#### YOUR OBJECTIVE
Give back exactly the first lines of the entries below, through the line with "rails g action_store:install".

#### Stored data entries
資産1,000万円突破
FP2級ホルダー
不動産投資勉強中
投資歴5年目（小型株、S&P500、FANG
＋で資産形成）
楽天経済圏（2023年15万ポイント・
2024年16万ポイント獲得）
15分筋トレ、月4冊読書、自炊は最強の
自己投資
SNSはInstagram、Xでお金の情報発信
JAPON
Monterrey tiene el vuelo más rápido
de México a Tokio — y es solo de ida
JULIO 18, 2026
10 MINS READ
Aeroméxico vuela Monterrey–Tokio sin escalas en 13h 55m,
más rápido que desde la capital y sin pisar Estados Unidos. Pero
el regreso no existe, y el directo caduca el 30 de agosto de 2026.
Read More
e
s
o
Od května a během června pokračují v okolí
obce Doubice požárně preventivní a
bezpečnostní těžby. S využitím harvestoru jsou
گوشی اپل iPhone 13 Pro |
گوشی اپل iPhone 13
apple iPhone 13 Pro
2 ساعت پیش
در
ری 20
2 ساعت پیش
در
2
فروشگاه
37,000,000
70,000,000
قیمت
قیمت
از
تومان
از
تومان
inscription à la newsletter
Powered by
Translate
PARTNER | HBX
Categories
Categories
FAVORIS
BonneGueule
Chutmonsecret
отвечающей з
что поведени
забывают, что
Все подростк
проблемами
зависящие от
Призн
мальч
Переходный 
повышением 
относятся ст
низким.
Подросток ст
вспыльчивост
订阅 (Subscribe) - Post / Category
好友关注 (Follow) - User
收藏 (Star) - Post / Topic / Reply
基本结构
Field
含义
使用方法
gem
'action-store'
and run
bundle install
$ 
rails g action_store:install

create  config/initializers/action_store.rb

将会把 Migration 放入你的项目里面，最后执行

#### ANSWER SECTION
資産1,000万円突破
FP2級ホルダー
不動産投資勉強中
投資歴5年目（小型株、S&P500、FANG
＋で資産形成）
楽天経済圏（2023年15万ポイント・
2024年16万ポイント獲得）
15分筋トレ、月4冊読書、自炊は最強の
自己投資
SNSはInstagram、Xでお金の情報発信
JAPON
Monterrey tiene el vuelo más rápido
de México a Tokio — y es solo de ida
JULIO 18, 2026
10 MINS READ
Aeroméxico vuela Monterrey–Tokio sin escalas en 13h 55m,
más rápido que desde la capital y sin pisar Estados Unidos. Pero
el regreso no existe, y el directo caduca el 30 de agosto de 2026.
Read More
e
s
o
Od května a během června pokračují v okolí
obce Doubice požárně preventivní a
bezpečnostní těžby. S využitím harvestoru jsou
گوشی اپل iPhone 13 Pro |
گوشی اپل iPhone 13
apple iPhone 13 Pro
2 ساعت پیش
در
ری 20
2 ساعت پیش
در
2
فروشگاه
37,000,000
70,000,000
قیمت
قیمت
از
تومان
از
تومان
inscription à la newsletter
Powered by
Translate
PARTNER | HBX
Categories
Categories
FAVORIS
BonneGueule
Chutmonsecret
отвечающей з
что поведени
забывают, что
Все подростк
проблемами
зависящие от
Призн
мальч
Переходный 
повышением 
относятся ст
низким.
Подросток ст
вспыльчивост
订阅 (Subscribe) - Post / Category
好友关注 (Follow) - User
收藏 (Star) - Post / Topic / Reply
基本结构
Field
含义
使用方法
gem
'action-store'
and run
bundle install
$ 
rails g action_store:install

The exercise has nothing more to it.